15.7.06

Où l’on voit que la nuit trouve notre héros.

Elle n’y manquait d’ailleurs jamais, ce qui n’était pas pour déplaire au héros en question. Si la tâche lui était revenue à lui, en effet, aurait-il vraiment pu être certain de la trouver? Chaque soir? L’entreprise serait, à tout le moins, risquée. Mais heureusement, les choses étant ce qu’elles sont, notre héros n’avait même pas à retourner cette idée dans sa tête. Alors, sirotant un petit verre de rhum, il se disait en lui-même que la vie est bien faite, tout de même.

La nuit l’avait trouvé malgré la chaleur, la nuit l’avait trouvé malgré l’humide indifférence des choses. Dans cette touffeur, si l’on pouvait dire, le goût du rhum coulait à merveille, tropicalement, exactement comme une rivière se creuse un lit à sa mesure dans le terrain qui l’accueille. Et comme la rivière devient le terrain, et le terrain la rivière, le rhum devenait un peu notre héros, et inversement. La frontière entre les choses, se disait-il donc en portant attention au goût de sucre brûlé, est si relative...
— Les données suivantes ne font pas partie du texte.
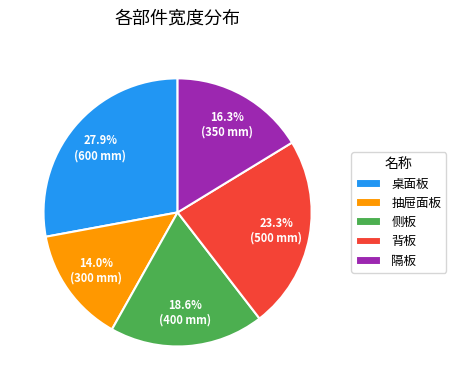

What is the ratio of the value at 隔板 to the value at 抽屉面板?

1.2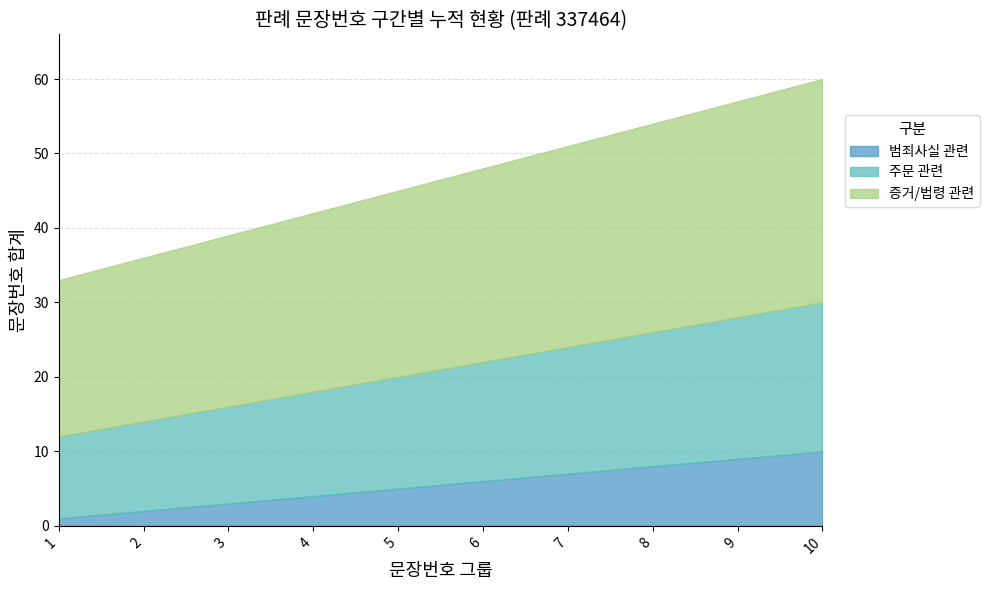

List the series in order of their overall mean, lowest first.

범죄사실 관련, 주문 관련, 증거/법령 관련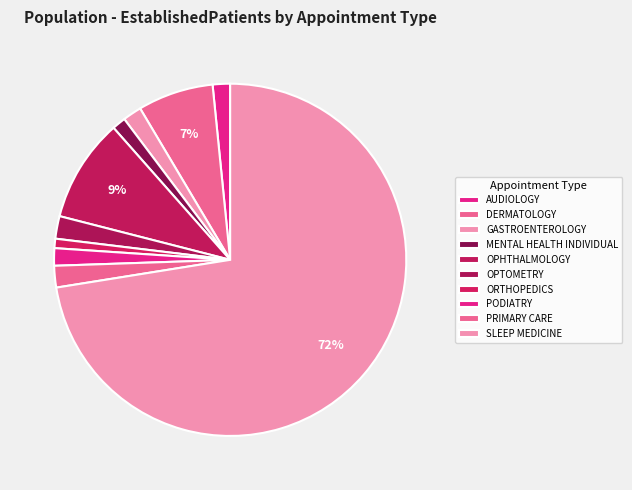

What portion of the pie excludes PRIMARY CARE?

98.0%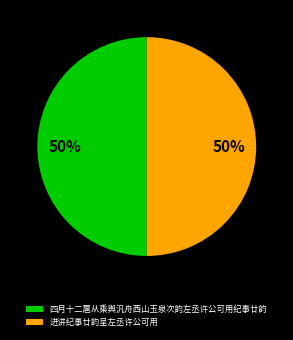

Is the sum of 四月十二扈从乘舆汎舟西山玉泉次韵左丞许公可用纪事廿韵 and 进讲纪事廿韵呈左丞许公可用 greater than half?

Yes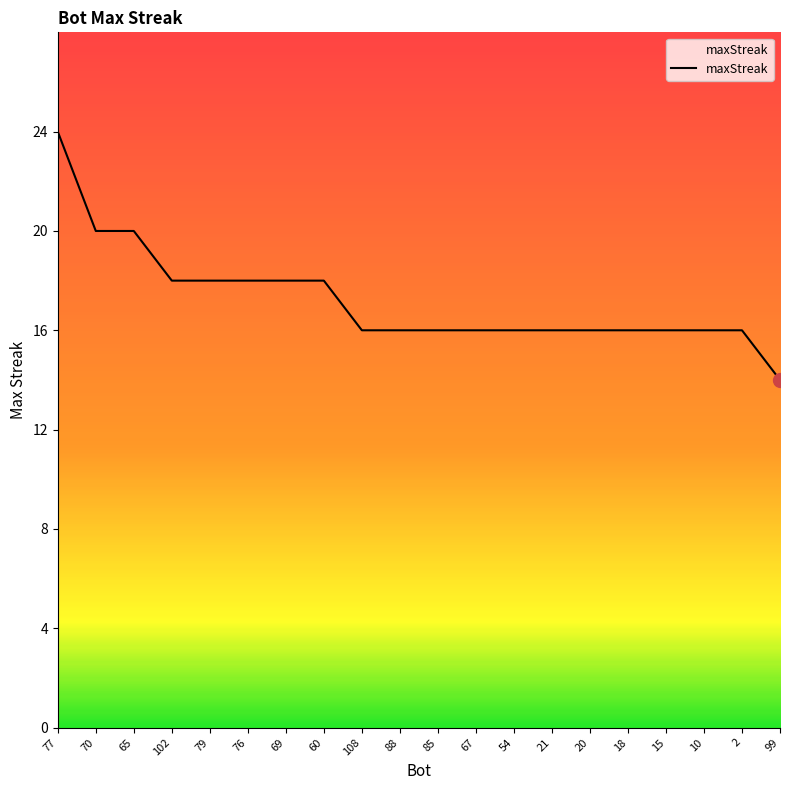

Which has a higher value, 70 or 69?

70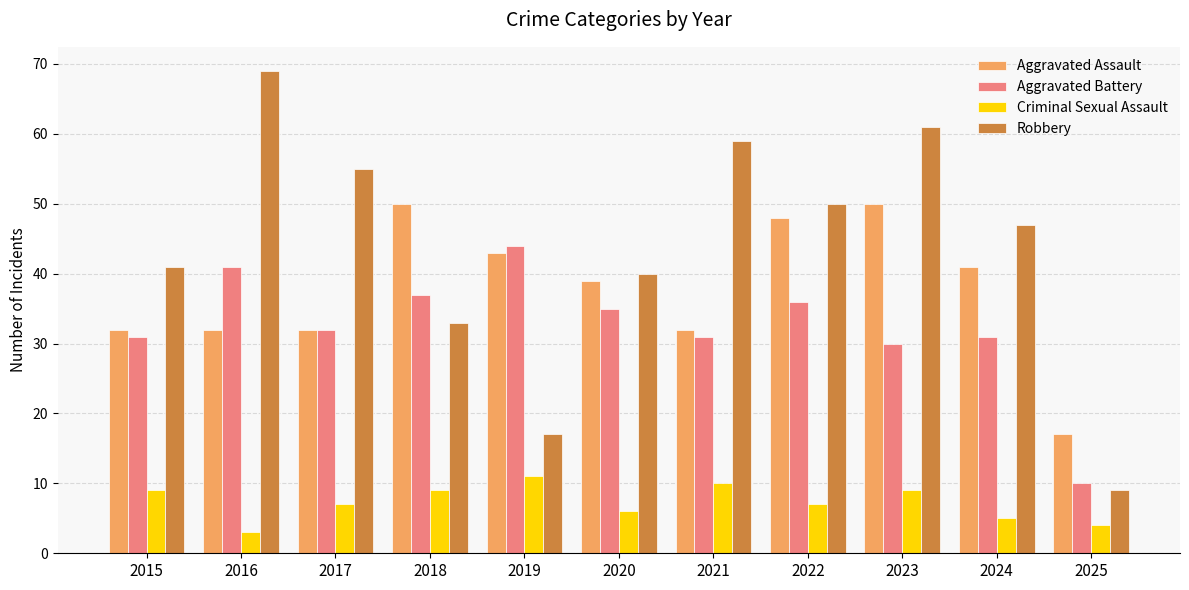

What is the spread (max minus min) of values at 2019?

33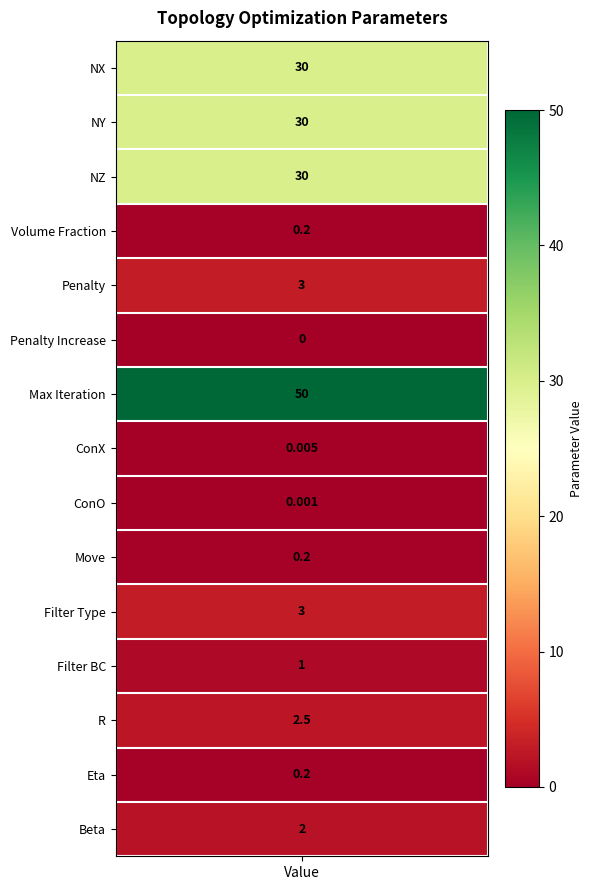

What is the approximate value at 14?

2.0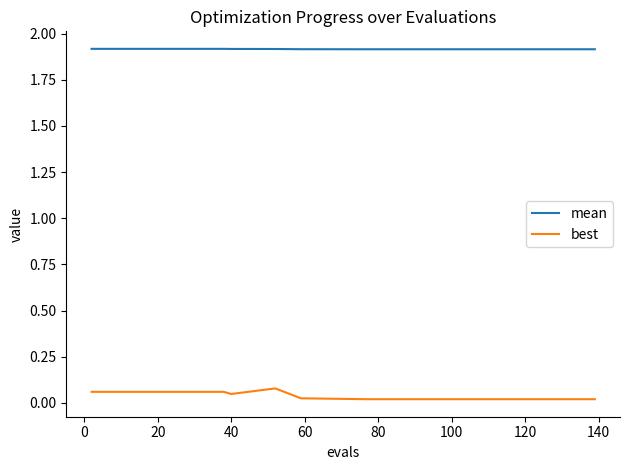

True or false: mean and best cross at least once.

False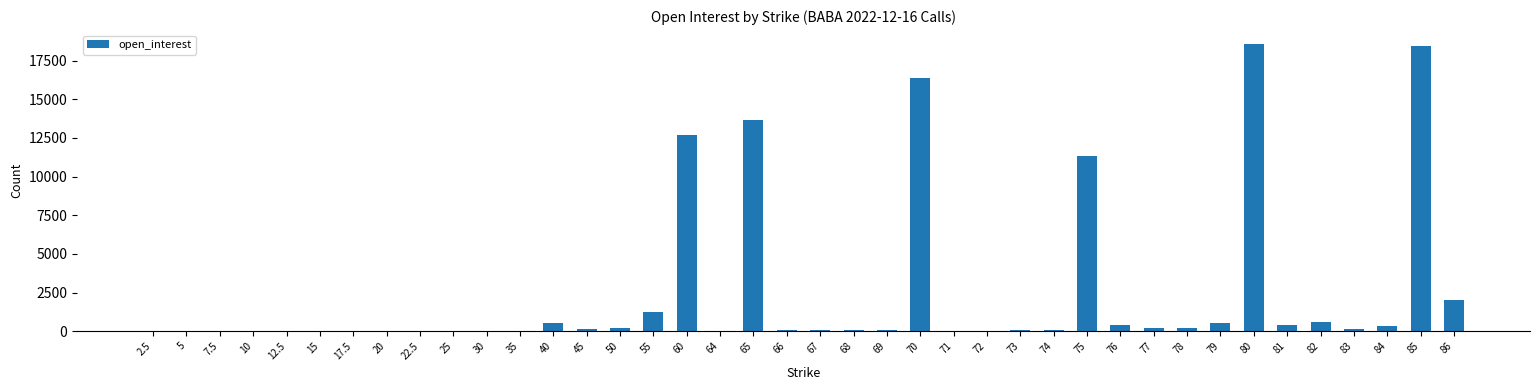

What is the maximum value shown in the chart?

18549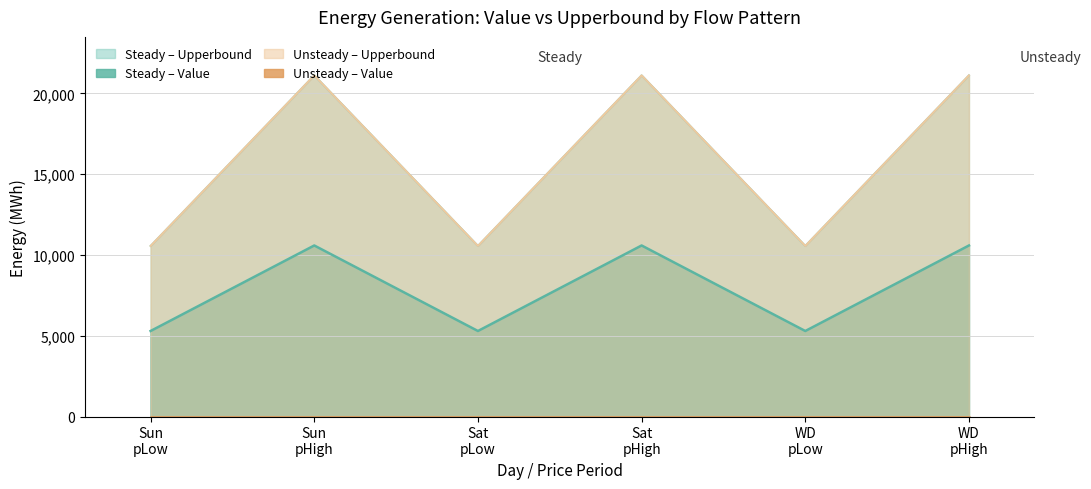

True or false: Upperbound has a value of 4382.6 at Saturday_pHigh.

False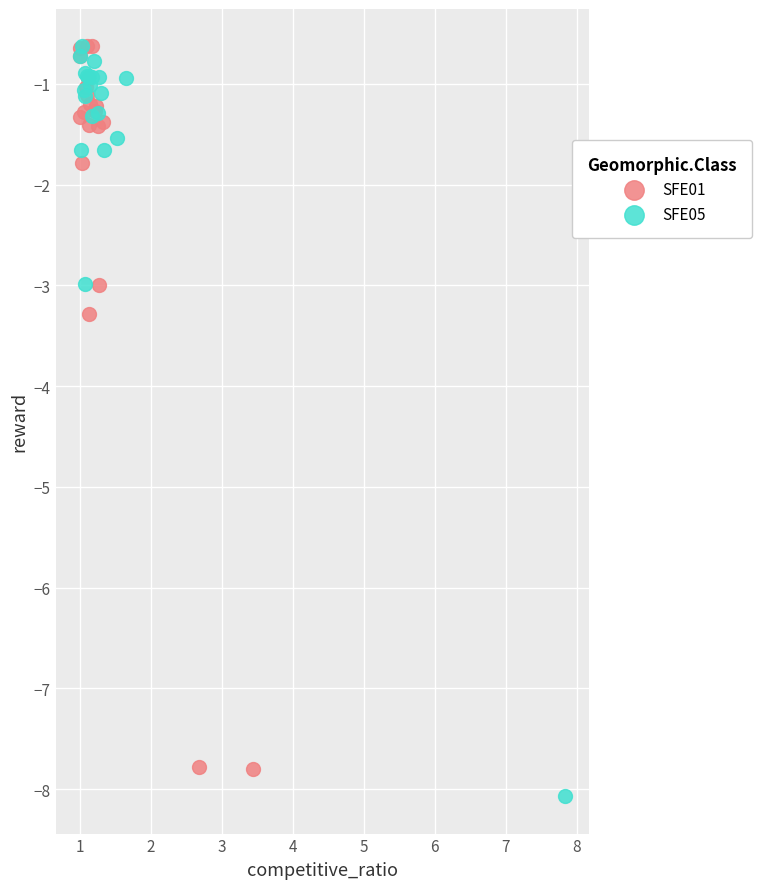

What are all the series names shown in the legend?

SFE01, SFE05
Il parcourait d’ailleurs avec une certaine agilité la frontière entre veille et sommeil. Il se disait qu’en continuant ainsi un certain temps, ou même un temps certain, il pourrait devenir un funambule du somme-veille, la frontière quittant d’abord le sol (où elle ne s’était évidemment jamais vraiment trouvée, mais il faut bien respecter les images) pour s’élever jusqu’à devenir fil hautement tendu entre ces deux états de la conscience. Et notre héros de s’imaginer marchant lentement sur le filin ésotérique, glissant avec adresse un pied chaussonné après l’autre pour avancer, tout simplement, sans aucun désir de se rendre de l’autre côté.

Alors, quel désir pouvait bien agiter notre héros (pour peu qu’il connût la faiblesse d’en posséder)? Aucun, si ce n’est celui de tomber (par accident?) pour connaître dans quoi l’on chutait quand on lâchait prise, quelque part sur le chemin qui lie veille et sommeil.